Only the count should appear in your answer: how many lines of the data below contain the word "person"?
Study material: Begin
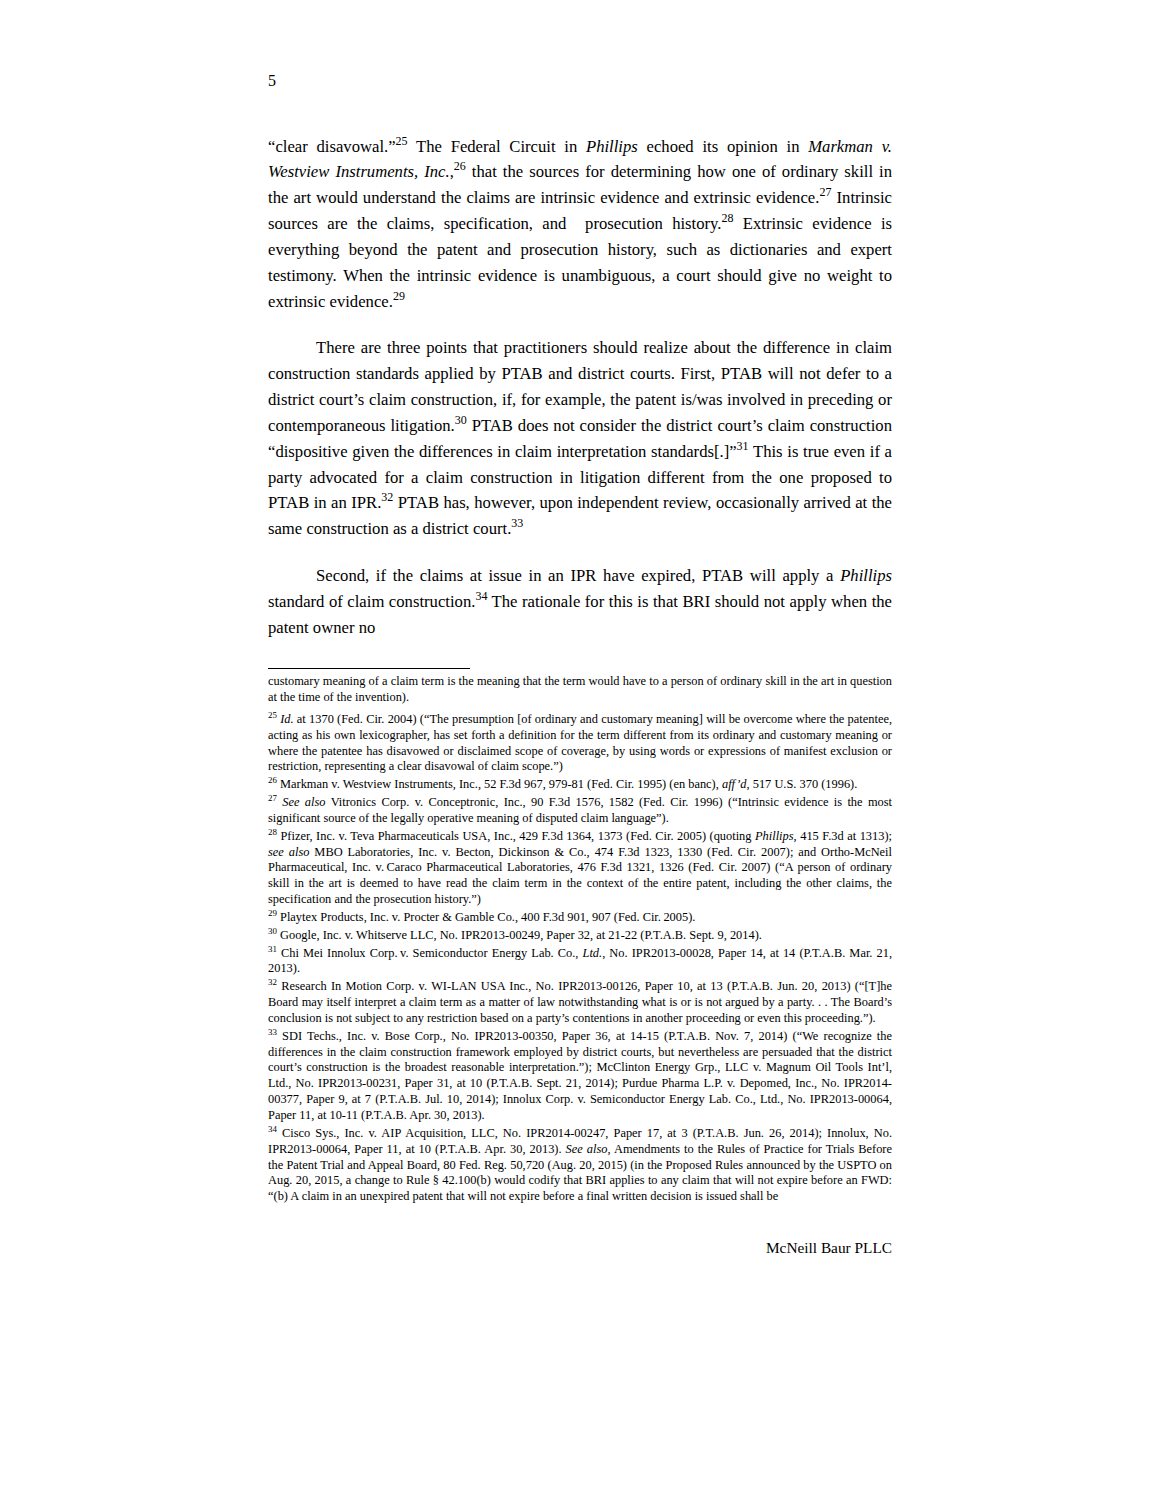5
“clear disavowal.”25 The Federal Circuit in Phillips echoed its opinion in Markman v. Westview Instruments, Inc.,26 that the sources for determining how one of ordinary skill in the art would understand the claims are intrinsic evidence and extrinsic evidence.27 Intrinsic sources are the claims, specification, and prosecution history.28 Extrinsic evidence is everything beyond the patent and prosecution history, such as dictionaries and expert testimony. When the intrinsic evidence is unambiguous, a court should give no weight to extrinsic evidence.29
There are three points that practitioners should realize about the difference in claim construction standards applied by PTAB and district courts. First, PTAB will not defer to a district court’s claim construction, if, for example, the patent is/was involved in preceding or contemporaneous litigation.30 PTAB does not consider the district court’s claim construction “dispositive given the differences in claim interpretation standards[.]”31 This is true even if a party advocated for a claim construction in litigation different from the one proposed to PTAB in an IPR.32 PTAB has, however, upon independent review, occasionally arrived at the same construction as a district court.33
Second, if the claims at issue in an IPR have expired, PTAB will apply a Phillips standard of claim construction.34 The rationale for this is that BRI should not apply when the patent owner no
customary meaning of a claim term is the meaning that the term would have to a person of ordinary skill in the art in question at the time of the invention).
25 Id. at 1370 (Fed. Cir. 2004) (“The presumption [of ordinary and customary meaning] will be overcome where the patentee, acting as his own lexicographer, has set forth a definition for the term different from its ordinary and customary meaning or where the patentee has disavowed or disclaimed scope of coverage, by using words or expressions of manifest exclusion or restriction, representing a clear disavowal of claim scope.”)
26 Markman v. Westview Instruments, Inc., 52 F.3d 967, 979-81 (Fed. Cir. 1995) (en banc), aff’d, 517 U.S. 370 (1996).
27 See also Vitronics Corp. v. Conceptronic, Inc., 90 F.3d 1576, 1582 (Fed. Cir. 1996) (“Intrinsic evidence is the most significant source of the legally operative meaning of disputed claim language”).
28 Pfizer, Inc. v. Teva Pharmaceuticals USA, Inc., 429 F.3d 1364, 1373 (Fed. Cir. 2005) (quoting Phillips, 415 F.3d at 1313); see also MBO Laboratories, Inc. v. Becton, Dickinson & Co., 474 F.3d 1323, 1330 (Fed. Cir. 2007); and Ortho-McNeil Pharmaceutical, Inc. v. Caraco Pharmaceutical Laboratories, 476 F.3d 1321, 1326 (Fed. Cir. 2007) (“A person of ordinary skill in the art is deemed to have read the claim term in the context of the entire patent, including the other claims, the specification and the prosecution history.”)
29 Playtex Products, Inc. v. Procter & Gamble Co., 400 F.3d 901, 907 (Fed. Cir. 2005).
30 Google, Inc. v. Whitserve LLC, No. IPR2013-00249, Paper 32, at 21-22 (P.T.A.B. Sept. 9, 2014).
31 Chi Mei Innolux Corp. v. Semiconductor Energy Lab. Co., Ltd., No. IPR2013-00028, Paper 14, at 14 (P.T.A.B. Mar. 21, 2013).
32 Research In Motion Corp. v. WI-LAN USA Inc., No. IPR2013-00126, Paper 10, at 13 (P.T.A.B. Jun. 20, 2013) (“[T]he Board may itself interpret a claim term as a matter of law notwithstanding what is or is not argued by a party. . . The Board’s conclusion is not subject to any restriction based on a party’s contentions in another proceeding or even this proceeding.”).
33 SDI Techs., Inc. v. Bose Corp., No. IPR2013-00350, Paper 36, at 14-15 (P.T.A.B. Nov. 7, 2014) (“We recognize the differences in the claim construction framework employed by district courts, but nevertheless are persuaded that the district court’s construction is the broadest reasonable interpretation.”); McClinton Energy Grp., LLC v. Magnum Oil Tools Int’l, Ltd., No. IPR2013-00231, Paper 31, at 10 (P.T.A.B. Sept. 21, 2014); Purdue Pharma L.P. v. Depomed, Inc., No. IPR2014-00377, Paper 9, at 7 (P.T.A.B. Jul. 10, 2014); Innolux Corp. v. Semiconductor Energy Lab. Co., Ltd., No. IPR2013-00064, Paper 11, at 10-11 (P.T.A.B. Apr. 30, 2013).
34 Cisco Sys., Inc. v. AIP Acquisition, LLC, No. IPR2014-00247, Paper 17, at 3 (P.T.A.B. Jun. 26, 2014); Innolux, No. IPR2013-00064, Paper 11, at 10 (P.T.A.B. Apr. 30, 2013). See also, Amendments to the Rules of Practice for Trials Before the Patent Trial and Appeal Board, 80 Fed. Reg. 50,720 (Aug. 20, 2015) (in the Proposed Rules announced by the USPTO on Aug. 20, 2015, a change to Rule § 42.100(b) would codify that BRI applies to any claim that will not expire before an FWD: “(b) A claim in an unexpired patent that will not expire before a final written decision is issued shall be
McNeill Baur PLLC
Study material: End
**Written response**
2